While it is certainly true that this data wouldn't be shipped with every kernel image if the data was contained within device tree, doing so comes at its own cost: duplication. As argued above, the compatible string implies the video timings for a display panel. It follows that specifying the video timings in device tree is duplicating information. Even more so if you happen to have two boards which use the same display panel.

With the current model it is fairly trivial to add board support. Provided that your panel is already supported it is a simple matter of adding the node with the given compatible string and hooking up the board-specific resources (GPIOs, regulators, ...). If, however, the video timings, physical dimensions and power sequences had to be defined in device tree, everybody would have to tediously copy/paste all that data from existing boards, or resort to reading the datasheet in order to find out the information.


1 Ironically the EDID is where, among other things, the panel's video timings are stored. If an EDID is found, the DRM panel framework will of course use those timings and fall back to built-ins otherwise. 

1 comment:

  1. IMO Linux aims to be compatible to 100% of existing devices technically capable of running Linux.
    This means supporting all existing panels.
    If we look at http://www.panelook.com/modelsearch.php?op=application we see that this website knows of 30,000 panels, and it doesn't know all of them by far.
    From what you say, we have something like 1kB per panel.
    The kernel would be 30MB just for the panels.

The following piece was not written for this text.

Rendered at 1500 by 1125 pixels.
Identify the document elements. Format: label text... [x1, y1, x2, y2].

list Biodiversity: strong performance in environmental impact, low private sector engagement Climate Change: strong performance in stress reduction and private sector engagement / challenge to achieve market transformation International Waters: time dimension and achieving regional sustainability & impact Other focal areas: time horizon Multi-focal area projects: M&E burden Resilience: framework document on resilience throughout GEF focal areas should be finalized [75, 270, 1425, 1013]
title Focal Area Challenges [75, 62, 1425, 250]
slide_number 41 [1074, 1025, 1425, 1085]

    I know this discussion has already happened at a lot of different places (I'm coming from https://patchwork.kernel.org/patch/9238725/ ).

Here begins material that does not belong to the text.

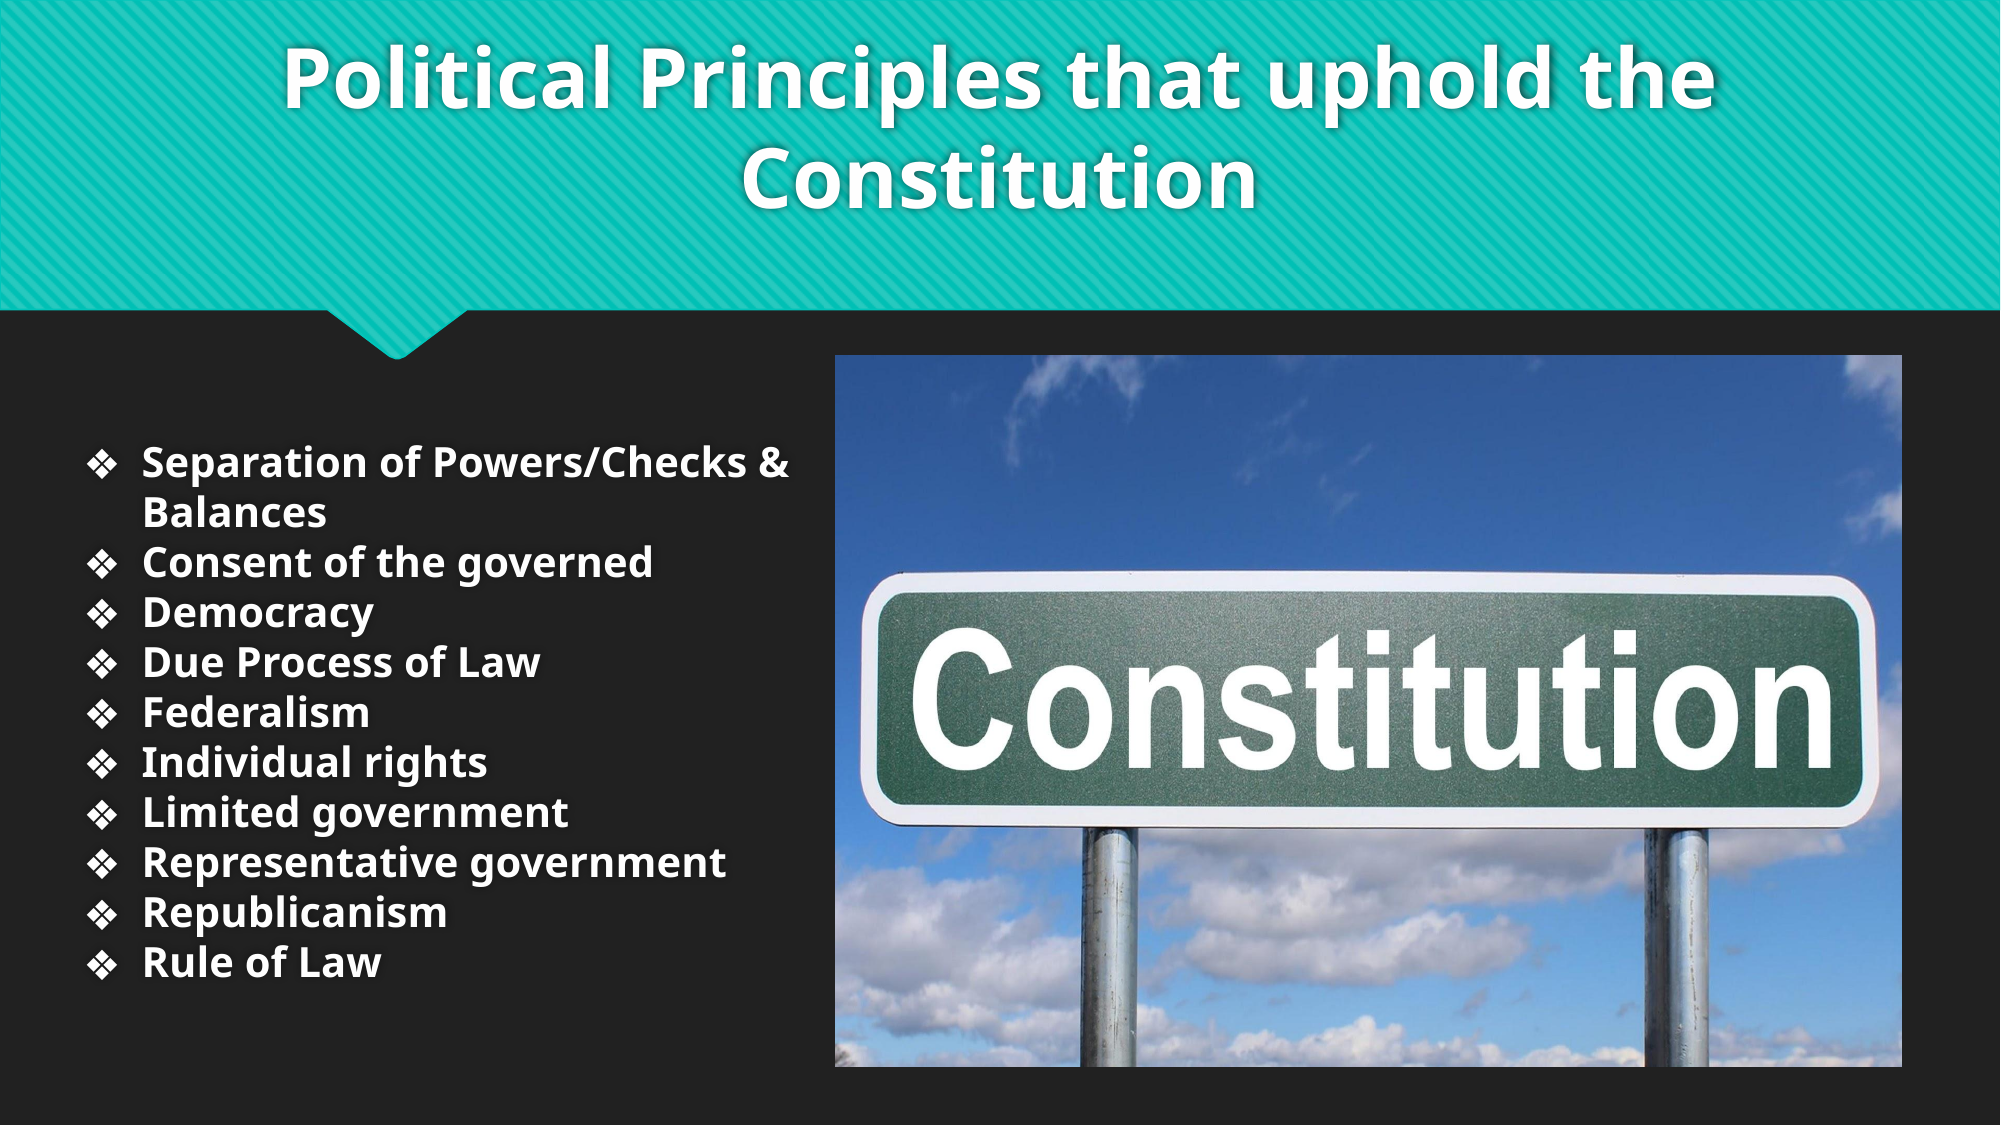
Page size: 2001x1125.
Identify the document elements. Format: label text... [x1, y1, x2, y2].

    There is an usual misconception with panels, is assuming they are as rare as any other component.
    But anyone with a diamond can create a new panel.

    And even assuming you're using the same panel as someone else, you might want to have different settings.
    Like if your device is meant to be used at < -10C, you'll want to change the supply voltage.
    If the panel's recommended pixel clock is 1575.42MHz, and you have an GPS antenna nearby, what happens? (that's a real life example.)

    In your message to Yao Mark, you mention security patches.
    As of Linux 4.8, the panel driver is the only thing preventing mainline support of perhaps 20% of existing rockchip tablets. What's different between one randomly-icked rockchip tablet and another?
    Accelerometer: there are like 20 different models for that price range, 2/3 of them are supported with mainline drivers.
    PMIC: There are 4 different PMICs suitable for rockchip tablets. RK808, RK818, ACT8864 RC5T619.
    WiFi module: Usually rockchip-based products use ampak modules. There are 10 variants, but they all come down to either broadcom or realtek, both are mainline-supported.
    Panel: shitload of them, almost none of them are supported mainline.

    So, for the sake of "it's not only about timing, it's also about physical size and power sequence" you prevent all those tablets which could have easy mainline support, to receive security patches.

    If you actually care about users getting security patches, you'll want to integrate panel timings into DTS, not the other way around!